Baoyu ağzı açık adama bakakaldı, cevap veremeyecek kadar şaşkındı.

“Böyle özel bir konuyu bile biliyorsa, onu kandırma ihtimalim hiç yok demektir. En iyisi başka bir şey daha söylemeden, mümkün olduğunca çabuk ondan kurtulmak.” diye düşündü.

“Onun hakkında bu kadar çok şey bulmayı başardığınıza göre, ev almak gibi önemli bir şeyi kaçırmanıza çok şaşırdım.” dedi, dili çözülerek. “Duyduğuma göre, şehrin on kilometre doğusunda, Kızılağaç Kalesi denilen yerde bir ev ve birkaç dönüm arsa satın almış. Herhâlde oradadır.”

Başkâhyanın yüzü aydınlandı.

“Eğer öyle diyorsanız, o zaman kendisini orada bulacağımıza hiç şüphe yok.
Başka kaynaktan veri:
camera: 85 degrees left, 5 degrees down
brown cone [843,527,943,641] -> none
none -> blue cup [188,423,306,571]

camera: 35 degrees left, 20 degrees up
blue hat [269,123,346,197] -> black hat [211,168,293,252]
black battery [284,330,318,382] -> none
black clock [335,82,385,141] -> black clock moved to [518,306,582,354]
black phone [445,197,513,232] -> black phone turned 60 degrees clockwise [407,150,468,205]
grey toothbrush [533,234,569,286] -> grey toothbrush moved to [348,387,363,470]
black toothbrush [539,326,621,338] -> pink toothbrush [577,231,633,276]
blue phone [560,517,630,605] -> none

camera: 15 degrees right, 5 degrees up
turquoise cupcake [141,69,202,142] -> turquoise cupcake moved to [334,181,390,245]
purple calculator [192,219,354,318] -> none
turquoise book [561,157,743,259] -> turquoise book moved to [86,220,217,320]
Hemen gidip bakacağım. Bulursam, bir daha karşınıza çıkmam ama eğer bulamazsam, gelip daha derin bir araştırma yapacağım.”
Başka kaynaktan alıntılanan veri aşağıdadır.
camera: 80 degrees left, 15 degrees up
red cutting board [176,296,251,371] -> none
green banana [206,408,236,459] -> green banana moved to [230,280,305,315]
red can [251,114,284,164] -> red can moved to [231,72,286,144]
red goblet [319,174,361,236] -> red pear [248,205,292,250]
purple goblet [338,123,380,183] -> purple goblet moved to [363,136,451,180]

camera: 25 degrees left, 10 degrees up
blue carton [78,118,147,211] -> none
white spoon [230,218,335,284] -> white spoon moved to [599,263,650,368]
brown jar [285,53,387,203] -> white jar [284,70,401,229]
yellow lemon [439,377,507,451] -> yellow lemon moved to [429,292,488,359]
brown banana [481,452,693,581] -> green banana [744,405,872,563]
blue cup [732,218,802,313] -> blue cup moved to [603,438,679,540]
Böyle dedikten sonra dönüp hızla yürüdü.

Gözleri alev saçan, ağzı öfkeden yamulan Jia Zheng, onu geçirmek için arkasından gitti. Salondan çıkarken de Baoyu’ye dönüp, “Burada bekle! Dönünce seninle görüşeceğiz.” dedi.

Başkâhyayı yolcu ettikten sonra geri dönerken, Jia Huan iki üç hizmetkârıyla beraber karşısına çıktı. Zaten öfkeli olan adam, “Dövün şunu!” diye emretti adamlarına.

Babasını görünce korkudan pelte gibi titreyen Jia Huan zaten hemen durup başını önüne eğmişti.

“Bu da ne demek oluyor?” diye gürledi Jia Zheng. “Sana göz kulak olması gereken onca insan nerede? Sen etrafta koşuştururken onlar eğlenmeye mi gittiler?”

Okula giderken Huan’a eşlik eden hizmetkârlara seslenirken, Jia Huan babasının öfkesini kendi kötü niyeti için kullandı.

“Öncelikle bir yere koşuşturmuyorum, baba; intihar eden hizmetçinin cesedini gördüğüm kuyuya geri gidiyordum. Kafası kocaman olmuş, bütün vücudu sudan şişmişti. O kadar korkunçtu ki dayanamayıp kaçtım.”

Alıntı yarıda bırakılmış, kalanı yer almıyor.